Meskipun mengaku sebagai pemain padel yang aktif di Jakarta untuk menjaga stamina dan bersilaturahmi, Wibi menegaskan dukungannya terhadap evaluasi yang sedang dilakukan oleh Pemerintah Provinsi DKI Jakarta. "Saya memang kadang main padel juga di Jakarta. Lumayan buat olahraga, jaga stamina, sekalian silaturahmi. Tapi buat saya, ini bukan soal hobi atau tidak," ujarnya.

Prinsip yang dipegang adalah keadilan bagi semua pihak: olahraga boleh berkembang, tetapi tidak boleh mengganggu kenyamanan dan ketenangan warga sekitar. "Kalau soal evaluasi izin dari Pemprov, saya prinsipnya setuju kalau memang tujuannya untuk memastikan semuanya sesuai aturan dan tidak merugikan warga sekitar," imbuh Wibi.

Respons Gubernur DKI Jakarta

Gubernur DKI Jakarta Pramono Anung telah menyatakan kesiapannya untuk menyusun aturan penertiban jam operasional lapangan padel di berbagai wilayah Ibu Kota. Kebijakan ini muncul sebagai respons atas banyaknya keluhan warga mengenai kebisingan yang ditimbulkan oleh aktivitas padel, terutama yang berlangsung hingga larut malam.

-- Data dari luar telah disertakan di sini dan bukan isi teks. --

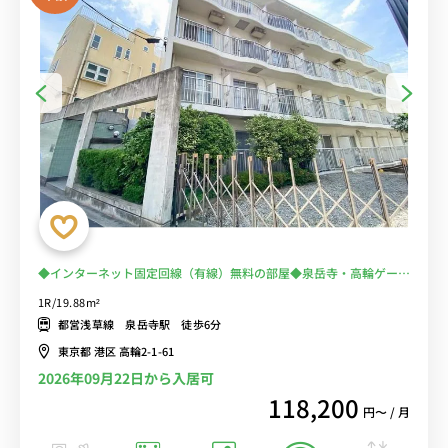
◆インターネット固定回線（有線）無料の部屋◆泉岳寺・高輪ゲート
ウェイ勤務の徒歩通勤におススメ！電車通勤を回避♪スーパー徒歩１
1R/19.88m²
分！
都営浅草線 泉岳寺駅 徒歩6分
東京都 港区 高輪2-1-61
2026年09月22日から入居可
118,200
円〜 / 月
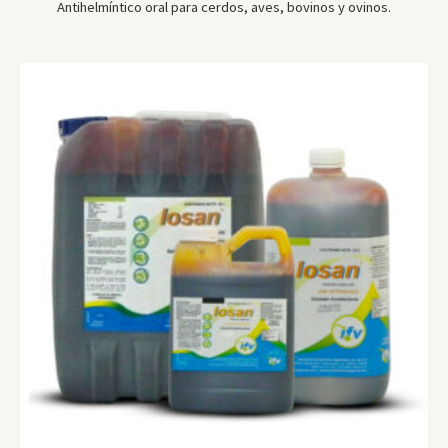
Antihelmíntico oral para cerdos, aves, bovinos y ovinos.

Pramono mengungkapkan bahwa ia telah menerima laporan dari sejumlah lokasi, seperti Haji Nawi, Cilandak, dan Rawamangun. Ia menyoroti keluhan dari warga yang merasa sangat terganggu, termasuk seorang bayi berusia satu setengah tahun yang kesulitan tidur karena suara teriakan pemain padel di malam hari. "Bahkan ada yang bayinya satu setengah tahun nggak bisa tidur karena malam-malam orang masih berteriak-teriak main padel. Menurut saya juga nggak fair," kata Pramono di Balai Kota Jakarta.

Dengan adanya wacana dari eksekutif dan dukungan dari legislatif, diharapkan dapat segera tercipta solusi yang berimbang antara pengembangan olahraga padel dan perlindungan terhadap hak warga untuk hidup tenang dan nyaman di lingkungan permukiman mereka.